Major insurers are moving to ring-fence their exposure to artificial intelligence failures, after a run of costly and highly public incidents pushed concerns about systemic, correlated losses to the top of the industry’s risk models. According to the Financial Times, AIG, WR Berkley, and Great American have each sought regulatory clearance for new policy exclusions that would allow them to deny claims tied to the use or integration of AI systems, including chatbots and agents.
The requests arrive at a time when companies across virtually all sectors have accelerated adoption of generative tools. That shift has already produced expensive errors. Google is facing a $110 million defamation suit after its AI Overview feature incorrectly claimed a solar company was being sued by a state attorney-general. Meanwhile, Air Canada was ordered to honor a discount invented by its customer-service chatbot, and UK engineering firm Arup lost £20 million after staff were duped by a digitally cloned executive during a video-call scam.
Those incidents have made it harder for insurers to quantify where liability begins and ends. Mosaic Insurance told the FT that outputs from large language models remain too unpredictable for traditional underwriting, describing them as “a black box.” Even Mosaic, which markets specialist cover for AI-enhanced software, has declined to underwrite risks from LLMs like ChatGPT.
As a workaround, a potential WR Berkley exclusion would bar claims tied to “any actual or alleged use” of AI, even if the technology forms only a minor part of a product or workflow. AIG told regulators it had “no plans to implement” its proposed exclusions immediately, but wants the option available as the frequency and scale of claims increase.

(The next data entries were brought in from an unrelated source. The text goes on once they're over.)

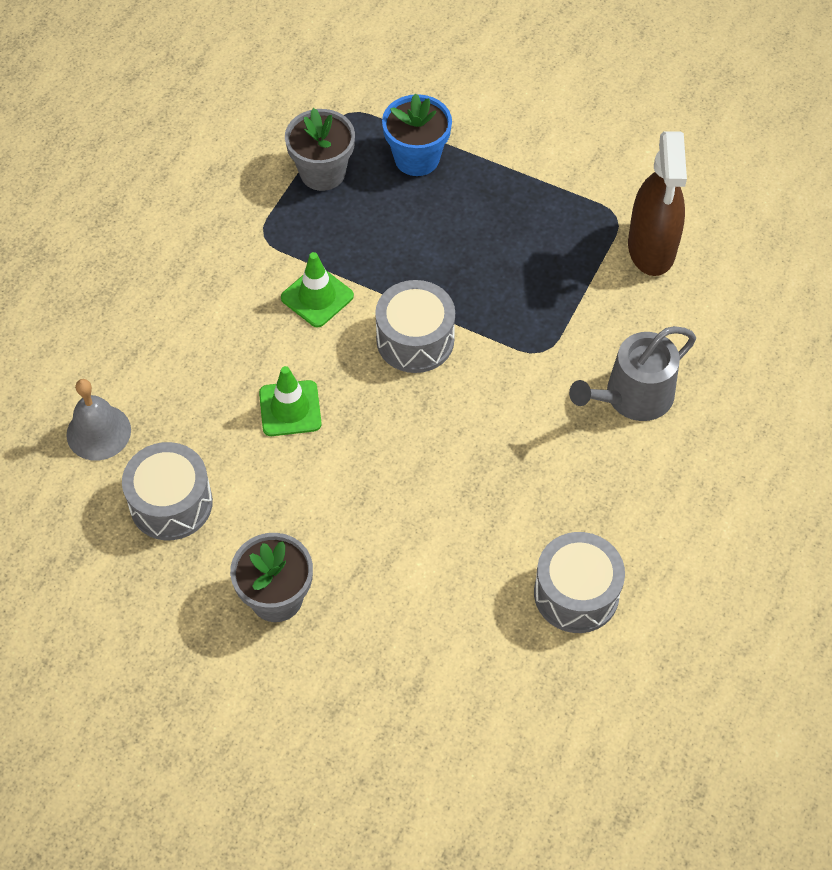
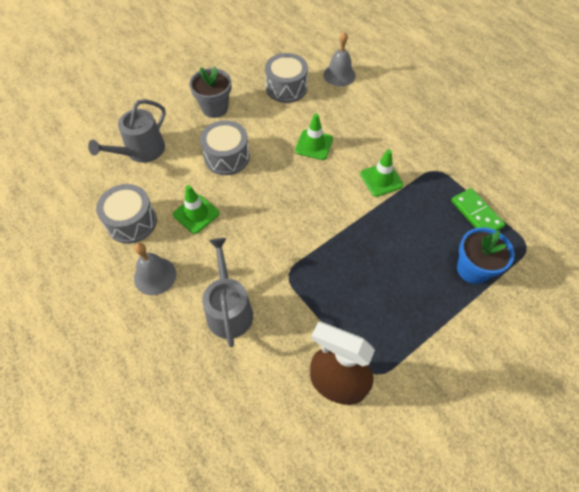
camera: 115 degrees right, 0 degrees up
grey flower pot [285,108,355,191] -> green domino [451,188,505,231]
grey drum [375,280,455,373] -> grey drum moved to [200,120,250,175]
none -> grey watering can [88,99,166,163]
none -> grey bell [134,243,176,295]
none -> green traffic cone [173,185,220,234]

At issue is not only the severity of individual losses but the threat of widespread, simultaneous damage triggered by a single underlying model or vendor. Kevin Kalinich, Aon’s head of cyber, told the paper that the industry could absorb a $400 million or $500 million hit from a misfiring agent used by one company. What it cannot absorb, he says, is an upstream failure that produces a thousand losses at once, which he described as a “systemic, correlated, aggregated risk.”
Some carriers have moved toward partial clarity through policy endorsements. QBE introduced one extending limited coverage for fines under the EU AI Act, capped at 2.5% of the insured limit. Chubb has agreed to cover certain AI-related incidents while excluding any event capable of affecting “widespread” incidents simultaneously. Brokers say these endorsements must be read closely, as some reduce protection while appearing to offer new guarantees.
As regulators and insurers reshape their positions, businesses may find that the risk of deploying AI now sits more heavily on their own balance sheets than they expected.